2014-03-20 20:00 配信 / 閲覧回数 : 1,137 / 提供 : 櫻井千姫 / タグ : Aimi フェイク・ラブ 連載小説


 

危険

 

<第13話>

 

再就職活動に絶望した聡は、面接にもハローワークにも行かず、引きこもってゲームばかりするようになった。起きてから寝るまでゲームゲームゲーム。
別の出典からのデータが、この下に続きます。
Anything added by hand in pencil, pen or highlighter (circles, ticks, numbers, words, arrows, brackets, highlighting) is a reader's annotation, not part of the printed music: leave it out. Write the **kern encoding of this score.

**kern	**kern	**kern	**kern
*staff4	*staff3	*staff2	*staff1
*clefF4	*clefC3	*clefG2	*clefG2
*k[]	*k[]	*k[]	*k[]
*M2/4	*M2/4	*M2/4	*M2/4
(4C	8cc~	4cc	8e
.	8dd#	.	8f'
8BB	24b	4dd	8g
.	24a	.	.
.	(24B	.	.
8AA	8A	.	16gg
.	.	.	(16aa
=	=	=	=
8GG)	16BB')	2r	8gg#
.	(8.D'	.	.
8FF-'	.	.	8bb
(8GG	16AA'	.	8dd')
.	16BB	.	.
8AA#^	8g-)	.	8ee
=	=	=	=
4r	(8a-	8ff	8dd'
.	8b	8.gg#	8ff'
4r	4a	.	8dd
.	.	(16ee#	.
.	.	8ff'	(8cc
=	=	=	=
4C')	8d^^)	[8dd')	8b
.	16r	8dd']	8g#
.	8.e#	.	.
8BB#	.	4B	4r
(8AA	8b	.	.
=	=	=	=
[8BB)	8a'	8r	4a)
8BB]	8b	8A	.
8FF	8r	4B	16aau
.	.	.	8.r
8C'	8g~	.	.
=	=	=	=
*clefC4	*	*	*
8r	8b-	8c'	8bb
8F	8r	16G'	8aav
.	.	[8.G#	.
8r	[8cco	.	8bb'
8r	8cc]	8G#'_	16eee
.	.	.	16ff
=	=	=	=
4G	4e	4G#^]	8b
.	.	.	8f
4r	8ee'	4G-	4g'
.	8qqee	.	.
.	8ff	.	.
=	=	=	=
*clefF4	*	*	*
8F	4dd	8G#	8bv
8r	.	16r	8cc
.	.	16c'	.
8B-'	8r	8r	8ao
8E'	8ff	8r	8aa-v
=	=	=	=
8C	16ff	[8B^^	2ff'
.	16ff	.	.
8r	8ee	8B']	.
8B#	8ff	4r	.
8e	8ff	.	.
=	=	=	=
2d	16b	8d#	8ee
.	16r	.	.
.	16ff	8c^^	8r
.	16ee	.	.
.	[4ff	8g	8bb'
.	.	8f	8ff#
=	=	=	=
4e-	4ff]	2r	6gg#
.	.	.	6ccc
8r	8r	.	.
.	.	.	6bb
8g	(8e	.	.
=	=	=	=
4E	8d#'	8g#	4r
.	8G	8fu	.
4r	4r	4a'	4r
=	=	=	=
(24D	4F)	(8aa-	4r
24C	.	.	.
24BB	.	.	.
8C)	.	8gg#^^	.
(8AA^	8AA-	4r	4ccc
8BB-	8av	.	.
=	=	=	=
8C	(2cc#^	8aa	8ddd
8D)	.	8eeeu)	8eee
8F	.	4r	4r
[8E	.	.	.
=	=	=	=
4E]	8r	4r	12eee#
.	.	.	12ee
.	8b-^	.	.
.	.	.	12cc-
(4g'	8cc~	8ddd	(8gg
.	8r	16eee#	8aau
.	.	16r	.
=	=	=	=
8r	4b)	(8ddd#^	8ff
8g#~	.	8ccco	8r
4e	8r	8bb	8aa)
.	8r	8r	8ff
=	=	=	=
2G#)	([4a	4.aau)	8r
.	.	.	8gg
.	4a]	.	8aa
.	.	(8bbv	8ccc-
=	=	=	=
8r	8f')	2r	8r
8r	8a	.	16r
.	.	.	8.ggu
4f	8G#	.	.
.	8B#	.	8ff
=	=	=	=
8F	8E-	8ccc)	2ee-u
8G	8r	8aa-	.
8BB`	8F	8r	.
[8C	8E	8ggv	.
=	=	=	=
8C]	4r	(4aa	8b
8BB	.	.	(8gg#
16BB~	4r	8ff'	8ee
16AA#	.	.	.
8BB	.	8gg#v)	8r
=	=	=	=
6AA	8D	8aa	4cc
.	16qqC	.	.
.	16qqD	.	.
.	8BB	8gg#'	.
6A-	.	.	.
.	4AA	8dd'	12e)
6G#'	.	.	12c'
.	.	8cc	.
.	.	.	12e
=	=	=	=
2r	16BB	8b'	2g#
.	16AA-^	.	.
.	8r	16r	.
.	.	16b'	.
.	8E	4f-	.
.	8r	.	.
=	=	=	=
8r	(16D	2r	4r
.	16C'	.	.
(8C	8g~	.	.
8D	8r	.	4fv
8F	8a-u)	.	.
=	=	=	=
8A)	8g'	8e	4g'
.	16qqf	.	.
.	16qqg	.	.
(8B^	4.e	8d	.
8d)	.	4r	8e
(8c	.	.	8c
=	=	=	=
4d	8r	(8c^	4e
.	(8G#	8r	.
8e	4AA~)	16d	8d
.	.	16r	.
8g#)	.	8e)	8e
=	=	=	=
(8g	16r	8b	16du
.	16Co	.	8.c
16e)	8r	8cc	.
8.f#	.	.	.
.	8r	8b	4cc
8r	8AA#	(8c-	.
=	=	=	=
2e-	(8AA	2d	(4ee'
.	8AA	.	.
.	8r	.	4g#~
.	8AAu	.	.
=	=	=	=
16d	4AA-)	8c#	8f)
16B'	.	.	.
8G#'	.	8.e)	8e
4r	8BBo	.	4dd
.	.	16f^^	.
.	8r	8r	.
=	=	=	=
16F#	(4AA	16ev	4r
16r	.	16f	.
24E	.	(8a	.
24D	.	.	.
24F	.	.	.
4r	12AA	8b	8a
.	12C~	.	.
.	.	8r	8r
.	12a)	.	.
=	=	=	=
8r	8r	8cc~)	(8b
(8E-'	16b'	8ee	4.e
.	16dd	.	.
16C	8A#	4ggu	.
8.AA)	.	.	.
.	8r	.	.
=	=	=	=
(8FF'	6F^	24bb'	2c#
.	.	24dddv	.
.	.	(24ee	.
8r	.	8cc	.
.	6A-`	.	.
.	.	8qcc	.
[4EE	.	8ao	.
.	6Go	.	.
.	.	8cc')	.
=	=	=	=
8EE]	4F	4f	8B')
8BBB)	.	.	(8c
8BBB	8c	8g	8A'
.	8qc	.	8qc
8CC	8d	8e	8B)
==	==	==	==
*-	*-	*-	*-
そして、時々私との喧嘩。

 

それがドロップアウトして得た聡の生活だ。

 

再就職活動をしないことを責めると、聡はよく泣いた。

 

この頃まで聡が泣くのを見たことはなくて、それは私が生まれて初めて見た大人の男の人が流す涙で最初はびっくりしたのに、すぐに聡の涙は見慣れたものになってしまった。

 

不眠を訴えだした聡は、精神科に行き、うつ病と診断されるなり、さぁこれで免罪符を手に入れたと言わんばかりに、堂々と昼夜逆転のダラダラ生活を続けた。

 

うつは病気だから薬を飲めばすぐ治る、仕事のことは今は考えないでとにかく休息したほうがいい……そんな医者の言葉を鵜呑みにしてしまうんだから。

 

うつなんかになってごめん、藍美に迷惑かけてごめん、俺のうつのせいで……。

 

自分をしっかり擁護しながら謝る聡を何度捨てようと思っただろう。

 

そうこうしている間に、私も仕事を無くした。

 

もともとあまり大きな会社ではなく、傾きかけていることもわかっていたけれど、いよいよ危なくなった途端一番に、新人の私の首を切った。退職金なんて出ないし、もちろん次の仕事の口なんて紹介されない。

 

聡は、本当にごめん、俺がうつなんかじゃなかったら、なんて泣くばかりで、私は自分1人の力で聡と私とを支えていくことを余儀なくされた。

 

自分をアピールする能力に欠けていたのは私も同じだった。

 

そもそもこのご時世、名もない短大の保育科を出ただけの地方出身の女の子の就職先なんて、そうそうない。

 

まだ顔が可愛ければ良かったのかもしれないけれど、私には面接官のオヤジ相手に色目を使うことすらできなかった。

 

学歴もない資格もない可愛くない。ないないだらけで面接に落ち続け世界の終わりが来たような気分で街を歩いていたら、いわゆる高収入求人誌というやつを手渡されたのだ。